To me there is a lot to be gleaned from this event.
May I suggest you keep in mind the ADEE model as you read it.
To me there is a lot to be gleaned from this event.
May I suggest you keep in mind the ADEE model as you read it.
FL Senior Ass't AG Wounds Intruder
http://www.news-journalonline.com/NewsJournalOnline/News/Local/newEAST01082808.htm
August 28, 2008
Homeowner shoots intruder in Ponce Inlet, police say
By LYDA LONGA
Staff Writer
As the intruder attempted to make his way farther into the Ponce Inlet house, Kenneth Nunnelley -- a senior assistant attorney general -- feared for the lives of his wife and children and shot the stranger in the stomach, police said Wednesday.
Nunnelley, the lead prosecutor in the Florida Supreme Court for death penalty appeal cases including local murderers Troy Victorino, Jerone Hunter and Anthony Joseph Farina, was armed with a 9 mm Smith & Wesson handgun when 43-year-old Roman Nowak pushed his way into the house.
No one in Nunnelley's family was hurt, police said, but Nowak was listed in critical condition at Halifax Health Medical Center in Daytona Beach on Wednesday.
Nunnelley could not be reached for comment Wednesday. However, a police report shows the 50-year-old prosecutor for Attorney General Bill McCollum warned Nowak several times to leave his house, or he would shoot.
It was about 10:30 p.m. Tuesday when Nunnelley, already in bed for the night, heard a knock at the front door of his house on Jennifer Circle. When Nunnelley looked through the peephole, he saw no one outside.
That's when Nowak opened the screen door, the report states. He began yelling "It's me, Roman. Let me in. You know I was just here."
In response, Nunnelley, with the door ajar, yelled back, "I don't know you. You have the wrong house. Leave my house."
Nunnelley told investigators he had his weapon at the ready just behind his right leg.
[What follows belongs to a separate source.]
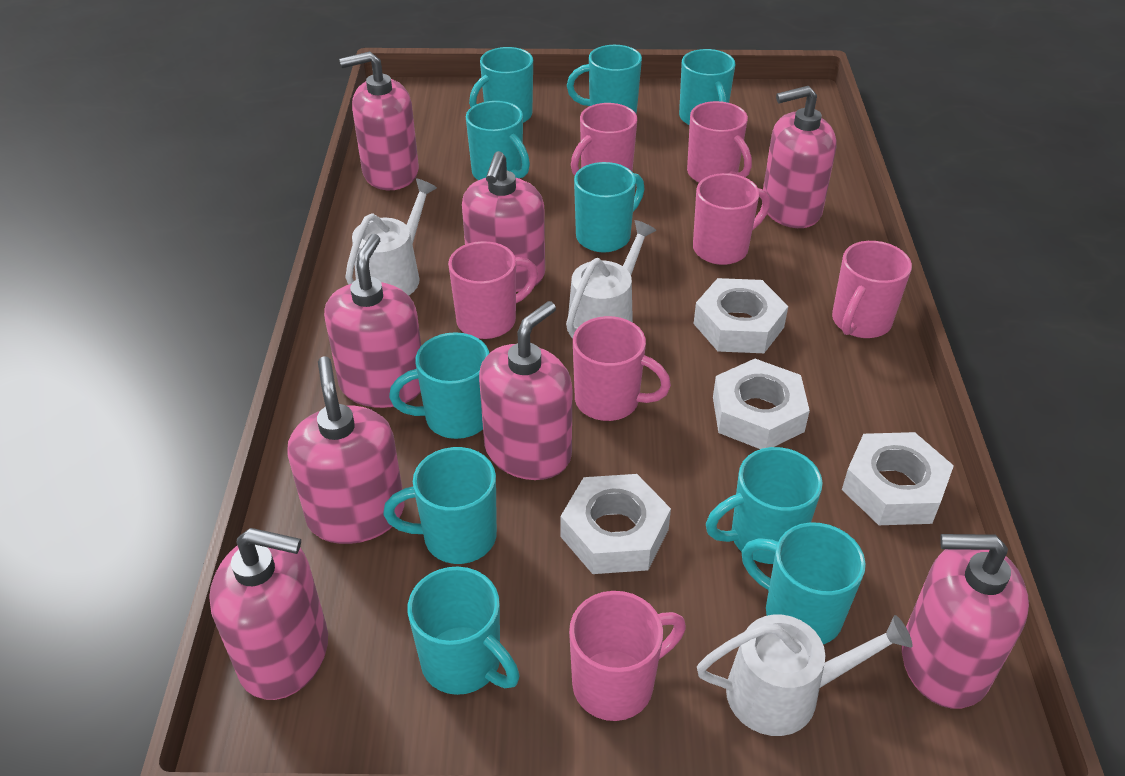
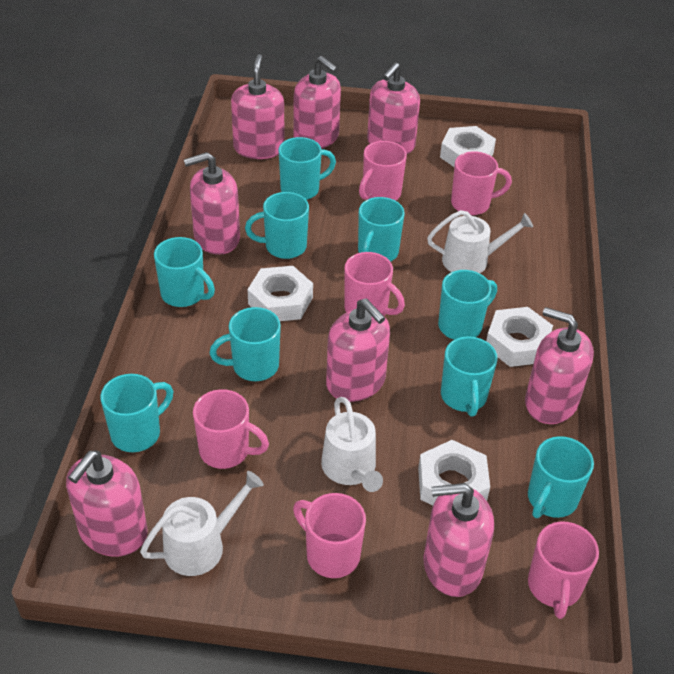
pink mug: 7 -> 6
turquoise mug: 10 -> 9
At that moment, Nowak pushed the front door and made it inside the house. Again, Nunnelley ordered the stranger to leave, to no avail. He yelled for his wife, Cecilia Nunnelley, to call 9-1-1.
He then shot Nowak, the report states.
When Ponce Inlet police arrived at Nunnelley's home, they saw the prosecutor holding the gun in his left hand over his head and Nowak on the floor. As officers pointed their handguns at Nunnelley and ordered him to surrender his handgun, Nunnelley repeatedly said, "It's all clear," the report shows.
A 15-year veteran of the Attorney General's Office, Nunnelley currently works in Daytona Beach in the agency's capital collateral division, spokeswoman Sandi Copes said. Though he was not in the office Wednesday, Nunnelley won't be placed on leave, Copes said.
A state statute allows people to use deadly force inside their homes or vehicles if they are in fear for their lives or the lives of others, and if the intruder has forcibly entered their home or vehicle. The police report shows both these factors were present in Nunnelley's case.
A longtime friend of Nowak's who was called by hospital personnel to inform him about the shooting, said he was told Nowak was on his cell phone as he stood outside Nunnelley's house.
"I think he just walked up the wrong driveway," said Bert Moosbrugger, who lives in Reno, Nev.